Things Fall Apart by Chinua | Teen Ink

Things Fall Apart by Chinua

January 12, 2016
By Anonymous

Things Fall Apart Book Review

What if you left your home for seven years and you came back to something else. A group of people forcing your people to change their way of living including religion. That’s what happens to Okonkwo, the main character of Things Fall Apart. In this appealing book, written by Chinua Achebe, about colonization.

Things Fall Apart takes place in the late 1800s in Nigeria. The Main character, Okonkwo, is one of the many leaders of his tribe. He is known for for his massive strength and violence. All he wanted to do was prove was that he was nothing like his father who was a drunk who owed money to everyone.

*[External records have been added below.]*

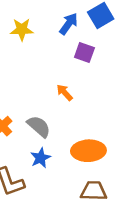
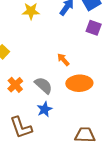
purple square: (84, 52) -> (94, 28), moved
orange ellipse: (88, 151) -> (79, 83), moved

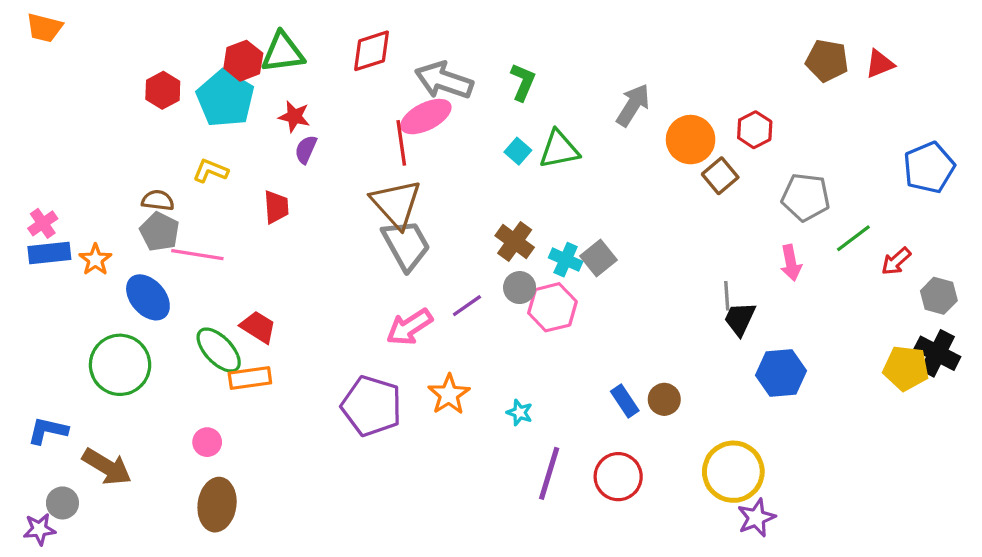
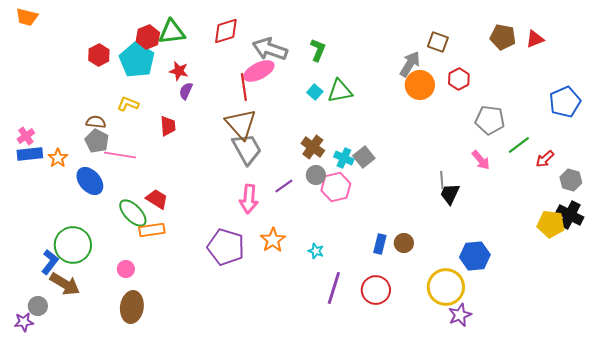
gray arrow: (633, 105) -> (410, 64), moved
brown square: (720, 176) -> (438, 42), moved, turned -30
pink arrow: (791, 263) -> (481, 160), turned -30
pink arrow: (409, 327) -> (249, 199), turned -52
green circle: (120, 365) -> (73, 245), moved
blue hexagon: (781, 373) -> (475, 256), moved
blue rectangle: (625, 401) -> (380, 244), turned 48
blue L-shape: (48, 431) -> (50, 262), moved, turned 115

This became an internal conflict because he was always trying to show that he was fearless by shutting down his emotions except rage. The way he gains his rank in his tribe and how he becomes feared is through wrestling, especially when he beat this undefeated fight know as “the cat” because “he never lands on his feet”(Achebe 27).

    At one point he lost his power due to an accident causing him and exiled by his tribe for seven years. After seven years he comes back with his family to find his people converting to Christianity and his traditions withering. The people to blame for this are the Europeans who came to Nigeria unwelcomed. Even Okonkwo’s son converted to Christianity, angering him so much that he disowned his son.

    I really like how in throughout the book Achebe used many proverbs. To me it kept the book alive and putting something new on each page. I especially liked how he put an explanation of each proverb, so if you didn’t understand what it meant there was an explanation to clear it up. Some of them were new to me such as “She was very heavy with child”(Achebe 128). I looked at the bottom and saw that it said that it meant that she was very pregnant.

    There was one thing that I didn’t like about this book and that was the point of view. I really feel that Achebe should have written the book in first person and be from Okonkwo's point of view rather than it be third person from Achebe’s. I feel that this book was perfectly set up for first person because the main character has much rage and inner conflict, which would make the book so much more interesting because to write a book in that mindset would make the book more pulsive.
    In all honesty I feel that the book was okay; it wasn’t great and it wasn’t awful.I feel the idea was good but the way it was written wasn’t because it got kind of stale at points, but it was kind of interesting because it was about african tribes during colonization, which I haven’t read a fictional book about this topic. I wouldn’t exactly read it again but it’s a book that I recommend to you read once.